**CONSIGNE**
Traduisez en anglais cette phrase de l’article sur les ouvrières du jouet : « En France, l’association ActionAid - Peuples Solidaires appelle à la responsabilité de ces grandes marques de jouets. »

**EXTRAIT DE PAGE**
○ ○ ○ ○

Publié le 08 décembre 2016

SOCIAL

Sous les emballages cadeaux, des ouvrières du jouet exploitées

Des Barbies, des princesses Disney, des petites voitures… Ces jouets qui peuvent être produits dans des usines chinoises par des travailleuses exploitées. C’est ce que dénonce l’ONG China Labour Watch, qui a mené l’enquête dans quatre usines fournissant McDonald’s, Disney, Walmart, Mattel et Fisher-Price. En France, l’association ActionAid - Peuples Solidaires appelle à la responsabilité de ces grandes marques de jouets. 

À l’angle du boulevard Haussmann et du boulevard des Italiens, à Paris, un énorme cadeau trône sur le trottoir. À l’intérieur : une Barbie géante, enceinte, en bleu de travail.
Marina Fabre / Novethic

Une scène de rue surréaliste. Ce mercredi 7 décembre, à l’angle du boulevard Haussmann et du boulevard des Italiens, à Paris, un énorme cadeau trône sur le trottoir. À l’intérieur : une Barbie géante, enceinte, en bleu de travail.

À l’approche de Noël, l’association ActionAid - Peuples solidaires, à l’initiative du projet, veut ainsi interpeller les consommateurs et les grandes marques de jouets sur les violations des droits des travailleur.se.s dans les usines chinoises de jouets. Elle s’appuie sur le travail d’une autre ONG de terrain, avec qui elle entretient un partenariat.

De mai à septembre, China Labour Watch, a enquêté dans quatre usines* de jouets chinoises. Elle y a découvert de graves atteintes aux droits du travail, spécifiquement concernant des travailleuses, surreprésentées dans le secteur.

○ ○ ○ ○

**DONNÉES DISPONIBLES**

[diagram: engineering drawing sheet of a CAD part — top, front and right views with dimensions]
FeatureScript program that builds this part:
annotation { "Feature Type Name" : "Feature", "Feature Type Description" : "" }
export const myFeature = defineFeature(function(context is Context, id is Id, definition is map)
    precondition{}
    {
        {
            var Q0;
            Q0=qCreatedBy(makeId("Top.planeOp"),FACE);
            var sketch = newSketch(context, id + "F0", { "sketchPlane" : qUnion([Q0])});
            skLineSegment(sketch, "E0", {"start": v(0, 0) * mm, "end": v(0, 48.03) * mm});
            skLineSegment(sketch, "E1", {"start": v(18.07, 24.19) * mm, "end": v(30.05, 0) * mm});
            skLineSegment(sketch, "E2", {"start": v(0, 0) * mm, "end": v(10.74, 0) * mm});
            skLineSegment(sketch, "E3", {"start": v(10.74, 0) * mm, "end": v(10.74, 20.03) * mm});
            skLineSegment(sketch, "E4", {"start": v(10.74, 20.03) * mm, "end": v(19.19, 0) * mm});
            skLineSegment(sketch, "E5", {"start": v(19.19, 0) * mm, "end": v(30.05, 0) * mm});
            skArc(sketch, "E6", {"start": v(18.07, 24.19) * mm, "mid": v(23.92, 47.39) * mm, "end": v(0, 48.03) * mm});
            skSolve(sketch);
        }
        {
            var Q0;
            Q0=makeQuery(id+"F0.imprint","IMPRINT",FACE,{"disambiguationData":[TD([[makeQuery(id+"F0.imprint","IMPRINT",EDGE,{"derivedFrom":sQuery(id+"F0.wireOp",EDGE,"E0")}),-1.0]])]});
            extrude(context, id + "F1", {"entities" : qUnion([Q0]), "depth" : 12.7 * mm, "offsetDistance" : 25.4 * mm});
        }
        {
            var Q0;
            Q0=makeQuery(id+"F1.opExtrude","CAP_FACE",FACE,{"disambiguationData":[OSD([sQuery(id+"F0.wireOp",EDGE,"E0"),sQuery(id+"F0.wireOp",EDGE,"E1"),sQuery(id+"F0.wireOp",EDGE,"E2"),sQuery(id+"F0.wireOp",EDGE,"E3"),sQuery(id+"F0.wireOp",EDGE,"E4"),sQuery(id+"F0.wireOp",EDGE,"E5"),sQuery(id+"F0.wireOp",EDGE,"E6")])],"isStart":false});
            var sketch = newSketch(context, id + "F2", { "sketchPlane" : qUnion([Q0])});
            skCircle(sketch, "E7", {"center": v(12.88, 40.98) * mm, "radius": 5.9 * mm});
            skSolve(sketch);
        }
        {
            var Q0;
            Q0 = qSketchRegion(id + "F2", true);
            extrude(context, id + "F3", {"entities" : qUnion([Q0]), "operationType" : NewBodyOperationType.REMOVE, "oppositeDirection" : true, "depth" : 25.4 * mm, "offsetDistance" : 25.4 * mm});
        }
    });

○ ○ ○ ○

**RÉSULTAT**
In France, the association ActionAid - Peuples Solidaires is calling on these major toy brands to take responsibility.